07 January 2021 #Employment
Read Employment Solicitor Georgia Robert’s comments in The Independent: How to financially survive lockdown 3.0
Again, employers and employees are facing the difficult balancing act of managing work and childcare through this third national lockdown. The three main options for employers to manage such leave are to place affected parents/guardians on furlough, have parents use their annual leave to take time off or take unpaid leave.
Government guidance on the furlough scheme sets out that grants can be claimed in these circumstances specifically for employees who are “unable to work because they have caring responsibilities resulting from COVID-19, including employees that need to look after children.”
However, employers opting to furlough parents must ensure they adhere to all requirements of the scheme, like obtaining written agreement from employees as one example. Employers should also note that grants moving forward are only available to employees who were employed on 30 October 2020 meaning it will not be possible to furlough new starters.
Asking parents/guardians to use their annual leave could be beneficial option for both parties as the employee gets paid and the employer has certainty of working days moving forward throughout the holiday year.
Employers can also give notice ordering employees to take holiday on specific dates but, under the Working Time Regulations, this notice must be twice the length of the period of leave that the worker is being ordered to take.
Due to this employers’ will be unable to force employees to use their annual leave at short notice, like for this week as an example, as this would require notice to have been given two weeks ago.

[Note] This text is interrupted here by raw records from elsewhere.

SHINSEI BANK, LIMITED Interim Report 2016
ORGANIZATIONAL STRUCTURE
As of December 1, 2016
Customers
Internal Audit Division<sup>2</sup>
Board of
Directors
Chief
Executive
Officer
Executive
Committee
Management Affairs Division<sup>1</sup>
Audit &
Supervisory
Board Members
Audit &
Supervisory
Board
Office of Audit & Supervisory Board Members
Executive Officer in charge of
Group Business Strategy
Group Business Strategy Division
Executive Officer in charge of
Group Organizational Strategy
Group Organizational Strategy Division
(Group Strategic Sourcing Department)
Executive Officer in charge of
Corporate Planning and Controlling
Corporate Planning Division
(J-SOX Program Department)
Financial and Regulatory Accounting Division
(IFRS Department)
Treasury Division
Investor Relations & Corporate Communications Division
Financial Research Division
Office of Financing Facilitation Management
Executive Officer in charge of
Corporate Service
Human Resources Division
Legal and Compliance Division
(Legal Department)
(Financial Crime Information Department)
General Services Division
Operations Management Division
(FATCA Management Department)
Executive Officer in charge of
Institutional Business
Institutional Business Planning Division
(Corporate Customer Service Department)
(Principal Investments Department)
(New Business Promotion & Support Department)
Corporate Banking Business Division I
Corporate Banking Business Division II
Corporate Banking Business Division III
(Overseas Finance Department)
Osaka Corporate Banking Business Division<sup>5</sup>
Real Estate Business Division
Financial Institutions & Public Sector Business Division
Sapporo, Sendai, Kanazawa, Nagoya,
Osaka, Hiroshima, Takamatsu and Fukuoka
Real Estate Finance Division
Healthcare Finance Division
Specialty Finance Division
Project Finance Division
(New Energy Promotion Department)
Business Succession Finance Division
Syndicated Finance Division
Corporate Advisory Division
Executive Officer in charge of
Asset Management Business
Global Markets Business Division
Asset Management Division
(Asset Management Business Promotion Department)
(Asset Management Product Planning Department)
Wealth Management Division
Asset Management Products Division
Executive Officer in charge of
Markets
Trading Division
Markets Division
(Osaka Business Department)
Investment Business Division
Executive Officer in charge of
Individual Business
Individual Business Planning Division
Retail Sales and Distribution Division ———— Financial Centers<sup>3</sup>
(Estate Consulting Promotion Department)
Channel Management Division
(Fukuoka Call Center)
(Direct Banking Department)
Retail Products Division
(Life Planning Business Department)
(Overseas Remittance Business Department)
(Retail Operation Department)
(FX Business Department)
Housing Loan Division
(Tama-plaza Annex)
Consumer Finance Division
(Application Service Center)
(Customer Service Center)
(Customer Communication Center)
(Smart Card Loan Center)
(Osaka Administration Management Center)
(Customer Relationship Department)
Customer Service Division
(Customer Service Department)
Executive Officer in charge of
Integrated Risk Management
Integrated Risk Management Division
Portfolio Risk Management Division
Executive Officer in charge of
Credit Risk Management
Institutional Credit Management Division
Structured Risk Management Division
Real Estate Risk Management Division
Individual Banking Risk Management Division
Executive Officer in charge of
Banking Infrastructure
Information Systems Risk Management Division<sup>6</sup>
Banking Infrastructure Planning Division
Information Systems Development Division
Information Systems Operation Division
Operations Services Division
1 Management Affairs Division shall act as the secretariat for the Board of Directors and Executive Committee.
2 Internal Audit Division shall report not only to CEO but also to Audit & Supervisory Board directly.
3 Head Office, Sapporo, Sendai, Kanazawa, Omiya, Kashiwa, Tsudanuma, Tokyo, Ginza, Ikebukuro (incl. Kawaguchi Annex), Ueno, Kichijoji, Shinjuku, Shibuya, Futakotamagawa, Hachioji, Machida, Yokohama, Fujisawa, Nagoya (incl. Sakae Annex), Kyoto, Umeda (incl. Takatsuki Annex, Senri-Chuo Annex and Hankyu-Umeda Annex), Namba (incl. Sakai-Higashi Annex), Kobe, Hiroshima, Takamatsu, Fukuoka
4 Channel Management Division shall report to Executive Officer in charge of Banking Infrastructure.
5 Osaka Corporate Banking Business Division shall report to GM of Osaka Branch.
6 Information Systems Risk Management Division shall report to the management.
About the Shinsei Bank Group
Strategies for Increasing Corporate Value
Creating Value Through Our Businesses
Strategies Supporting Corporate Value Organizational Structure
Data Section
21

Because of this, employers should speak to their staff to agree that annual leave will be taken and be mindful of the notice requirement before making decisions unilaterally.

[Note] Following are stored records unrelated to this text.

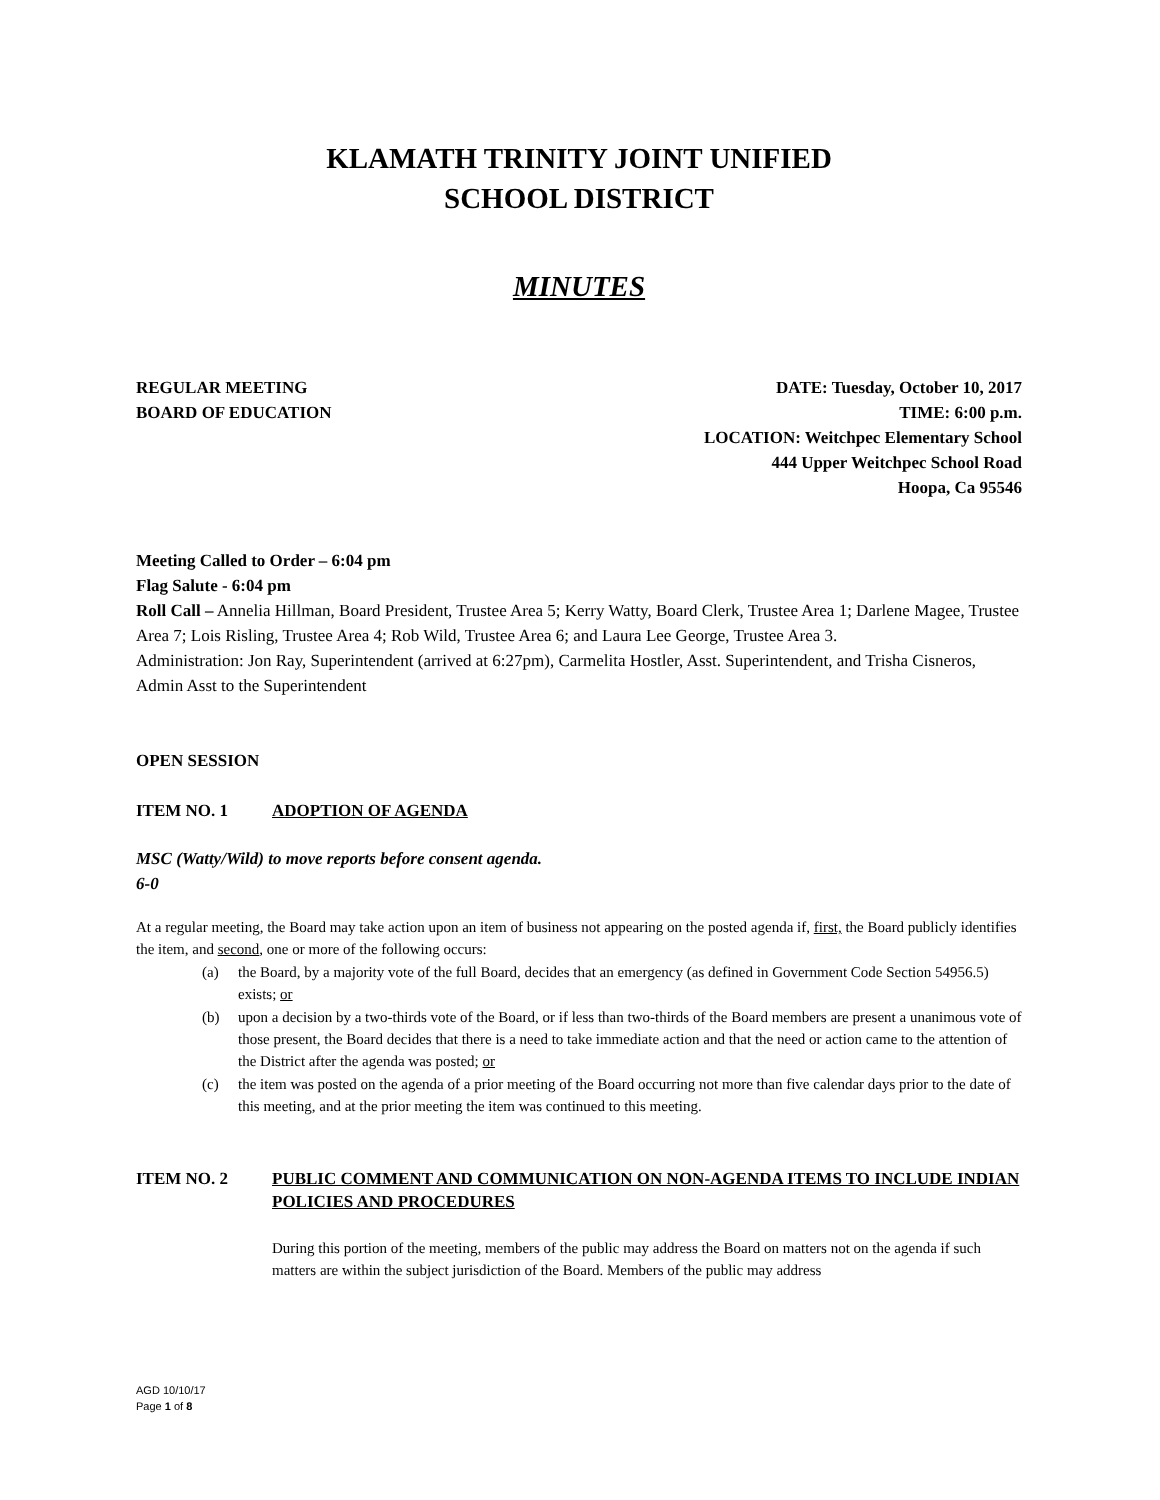KLAMATH TRINITY JOINT UNIFIED
SCHOOL DISTRICT
MINUTES
REGULAR MEETING
BOARD OF EDUCATION
DATE: Tuesday, October 10, 2017
TIME: 6:00 p.m.
LOCATION: Weitchpec Elementary School
444 Upper Weitchpec School Road
Hoopa, Ca 95546
Meeting Called to Order – 6:04 pm
Flag Salute - 6:04 pm
Roll Call – Annelia Hillman, Board President, Trustee Area 5; Kerry Watty, Board Clerk, Trustee Area 1; Darlene Magee, Trustee Area 7; Lois Risling, Trustee Area 4; Rob Wild, Trustee Area 6; and Laura Lee George, Trustee Area 3.
Administration: Jon Ray, Superintendent (arrived at 6:27pm), Carmelita Hostler, Asst. Superintendent, and Trisha Cisneros, Admin Asst to the Superintendent
OPEN SESSION
ITEM NO. 1 ADOPTION OF AGENDA
MSC (Watty/Wild) to move reports before consent agenda.
6-0
At a regular meeting, the Board may take action upon an item of business not appearing on the posted agenda if, first, the Board publicly identifies the item, and second, one or more of the following occurs:
(a) the Board, by a majority vote of the full Board, decides that an emergency (as defined in Government Code Section 54956.5) exists; or
(b) upon a decision by a two-thirds vote of the Board, or if less than two-thirds of the Board members are present a unanimous vote of those present, the Board decides that there is a need to take immediate action and that the need or action came to the attention of the District after the agenda was posted; or
(c) the item was posted on the agenda of a prior meeting of the Board occurring not more than five calendar days prior to the date of this meeting, and at the prior meeting the item was continued to this meeting.
ITEM NO. 2 PUBLIC COMMENT AND COMMUNICATION ON NON-AGENDA ITEMS TO INCLUDE INDIAN POLICIES AND PROCEDURES
During this portion of the meeting, members of the public may address the Board on matters not on the agenda if such matters are within the subject jurisdiction of the Board. Members of the public may address
AGD 10/10/17
Page 1 of 8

Employers can also grant employees unpaid time off to look after their children. However, with schools closed for a minimum of 7 weeks, this will not be suitable long term. Employees have a statutory right to “reasonable” time off to care for dependants which employers should be mindful of before refusing leave or before taking action against an employee who is unable to fulfil their contractual duties due to needing to care for their children.
Employers should try and adopt a consistent approach with parents and guardians to avoid discrimination claims, specifically as care giving will disproportionately impact women. As well as litigation risk, there could also be negative employee engagement implications where colleagues are treated differently to one another.

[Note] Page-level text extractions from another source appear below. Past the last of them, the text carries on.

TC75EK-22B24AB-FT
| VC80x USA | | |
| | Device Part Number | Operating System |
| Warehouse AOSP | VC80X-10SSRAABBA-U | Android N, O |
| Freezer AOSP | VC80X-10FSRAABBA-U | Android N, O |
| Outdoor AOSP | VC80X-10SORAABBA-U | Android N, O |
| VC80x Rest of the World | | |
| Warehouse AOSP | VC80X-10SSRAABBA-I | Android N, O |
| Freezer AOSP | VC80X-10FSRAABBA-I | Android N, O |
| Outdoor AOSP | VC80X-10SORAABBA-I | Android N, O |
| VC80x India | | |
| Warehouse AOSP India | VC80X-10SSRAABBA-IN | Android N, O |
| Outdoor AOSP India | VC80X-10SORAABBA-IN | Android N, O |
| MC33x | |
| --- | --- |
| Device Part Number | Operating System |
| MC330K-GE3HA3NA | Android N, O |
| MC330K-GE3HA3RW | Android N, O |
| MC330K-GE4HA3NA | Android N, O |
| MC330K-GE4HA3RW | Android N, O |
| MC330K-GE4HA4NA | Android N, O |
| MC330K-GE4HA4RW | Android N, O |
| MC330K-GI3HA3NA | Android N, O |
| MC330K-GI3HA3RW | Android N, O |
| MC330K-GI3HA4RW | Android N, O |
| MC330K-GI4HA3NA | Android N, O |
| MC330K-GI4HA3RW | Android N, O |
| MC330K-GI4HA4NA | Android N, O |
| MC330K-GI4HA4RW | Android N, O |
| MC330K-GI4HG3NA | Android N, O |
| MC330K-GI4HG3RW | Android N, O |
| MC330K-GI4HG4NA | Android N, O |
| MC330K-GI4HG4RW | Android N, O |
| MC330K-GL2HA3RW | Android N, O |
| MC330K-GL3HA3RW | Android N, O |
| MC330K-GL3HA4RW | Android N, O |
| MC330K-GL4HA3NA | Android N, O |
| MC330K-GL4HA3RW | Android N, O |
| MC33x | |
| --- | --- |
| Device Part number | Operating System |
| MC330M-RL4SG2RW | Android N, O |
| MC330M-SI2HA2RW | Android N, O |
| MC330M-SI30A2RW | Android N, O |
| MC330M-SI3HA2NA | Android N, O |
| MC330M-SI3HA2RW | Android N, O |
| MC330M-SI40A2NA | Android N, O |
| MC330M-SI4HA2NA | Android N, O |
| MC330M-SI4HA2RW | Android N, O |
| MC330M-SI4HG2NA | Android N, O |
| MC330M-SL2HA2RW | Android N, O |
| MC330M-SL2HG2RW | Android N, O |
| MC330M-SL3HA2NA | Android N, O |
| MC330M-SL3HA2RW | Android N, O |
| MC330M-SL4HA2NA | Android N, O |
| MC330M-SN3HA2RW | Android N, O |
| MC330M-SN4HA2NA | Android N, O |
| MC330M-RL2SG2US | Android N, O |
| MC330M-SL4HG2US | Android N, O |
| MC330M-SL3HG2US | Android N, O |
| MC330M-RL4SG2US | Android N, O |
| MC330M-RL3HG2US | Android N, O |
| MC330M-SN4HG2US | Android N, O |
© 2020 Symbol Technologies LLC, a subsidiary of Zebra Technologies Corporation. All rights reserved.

Under the Employment Rights Act, employees have the right to take a "reasonable" amount of unpaid time off to take "necessary" action to deal with particular situations affecting their children.
Note that workers and the self-employed are excluded from the right, as are the police and those in the armed forces.
There is no definition for what would be considered as “reasonable” or “necessary” but case law and guidance direct that the amount of such time off will be that to enable the employee to deal with an immediate crisis.
Applying this to school closures, parents and guardians should not rely on this right to enable them to provide continuous care moving forward but could provide a useful short-term solution whilst alternative arrangements for care are made.
Whilst the guidance the furlough scheme specifically states that it can be used for employees needing to look after children, there is no legal right to be furloughed.
Employers have ultimate discretion on whether or not to furlough employees meaning that there is no legal right to appeal an employer’s decision either.
In practice, employees can of course challenge their employer’s decision making informally or by raising a grievance. Again, employers should make decisions about furloughing staff objectively and consistently where possible. For example, if decisions about furlough place certain types of employees at a detriment, this could risk potential discrimination claims.
Communication is key. Speak to your employer sooner rather than later so that as much preparation and planning can be made for any leave you expect you may have to take. It should also be noted that employees have an obligation to disclose if they cannot do their job in their contractual hours. Therefore, do not assume you have the right make up hours that suit your domestic circumstances, although many employers will likely agree flexibility to fit with childcare demands.
Note that employees looking for flexibility during this time should also be willing to be flexible too. There are a few options available for taking leave and it is more likely that an agreement will be reached with your employer if you are willing to consider all options available as well as any combination of any too.
Employers are likely to have experienced these issues before when the first school closures were announced in March last year. Because of this, your employer will likely know what worked for the business and employees in tackling this issue, there is also likely to be a greater understanding and compassion from employers this time round as well.